TASK REQUIREMENTS
Transcribe exactly each line of the entries, from the opening line to the line with "Page size: 1500x1125.", with both of those lines included.
*** Opening of SOURCE INFORMATION ***
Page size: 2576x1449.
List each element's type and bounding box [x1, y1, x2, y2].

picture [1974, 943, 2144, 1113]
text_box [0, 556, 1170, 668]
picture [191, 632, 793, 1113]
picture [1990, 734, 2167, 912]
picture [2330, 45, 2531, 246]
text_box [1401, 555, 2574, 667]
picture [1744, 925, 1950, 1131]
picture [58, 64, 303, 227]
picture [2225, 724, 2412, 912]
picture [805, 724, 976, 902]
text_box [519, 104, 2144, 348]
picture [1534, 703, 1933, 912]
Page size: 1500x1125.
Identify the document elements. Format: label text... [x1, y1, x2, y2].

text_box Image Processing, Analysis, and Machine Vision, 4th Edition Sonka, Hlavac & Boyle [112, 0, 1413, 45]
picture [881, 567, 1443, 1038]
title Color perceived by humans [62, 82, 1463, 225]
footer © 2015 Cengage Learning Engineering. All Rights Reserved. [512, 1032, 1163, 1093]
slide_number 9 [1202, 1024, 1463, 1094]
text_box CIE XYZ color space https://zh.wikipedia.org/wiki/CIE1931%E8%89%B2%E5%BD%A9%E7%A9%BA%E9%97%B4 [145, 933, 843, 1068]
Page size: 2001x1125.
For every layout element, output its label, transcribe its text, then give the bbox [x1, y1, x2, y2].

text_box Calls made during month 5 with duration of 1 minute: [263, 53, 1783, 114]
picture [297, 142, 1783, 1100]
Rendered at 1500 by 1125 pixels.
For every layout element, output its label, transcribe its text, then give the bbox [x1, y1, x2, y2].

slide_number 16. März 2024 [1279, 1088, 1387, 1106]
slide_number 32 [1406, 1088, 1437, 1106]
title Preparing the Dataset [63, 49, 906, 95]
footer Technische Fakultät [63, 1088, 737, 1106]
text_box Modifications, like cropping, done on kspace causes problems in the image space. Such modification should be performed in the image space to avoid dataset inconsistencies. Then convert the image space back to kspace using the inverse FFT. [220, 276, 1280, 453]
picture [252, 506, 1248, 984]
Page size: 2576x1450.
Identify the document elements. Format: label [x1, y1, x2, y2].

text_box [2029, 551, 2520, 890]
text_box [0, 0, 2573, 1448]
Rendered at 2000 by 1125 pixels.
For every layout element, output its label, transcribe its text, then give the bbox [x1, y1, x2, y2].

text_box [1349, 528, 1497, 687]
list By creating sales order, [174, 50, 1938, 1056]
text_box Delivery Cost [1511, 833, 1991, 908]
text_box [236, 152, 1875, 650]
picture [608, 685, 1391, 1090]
*** Close of SOURCE INFORMATION ***
TASK RESPONSE
Page size: 2576x1449.
List each element's type and bounding box [x1, y1, x2, y2].

picture [1974, 943, 2144, 1113]
text_box [0, 556, 1170, 668]
picture [191, 632, 793, 1113]
picture [1990, 734, 2167, 912]
picture [2330, 45, 2531, 246]
text_box [1401, 555, 2574, 667]
picture [1744, 925, 1950, 1131]
picture [58, 64, 303, 227]
picture [2225, 724, 2412, 912]
picture [805, 724, 976, 902]
text_box [519, 104, 2144, 348]
picture [1534, 703, 1933, 912]
Page size: 1500x1125.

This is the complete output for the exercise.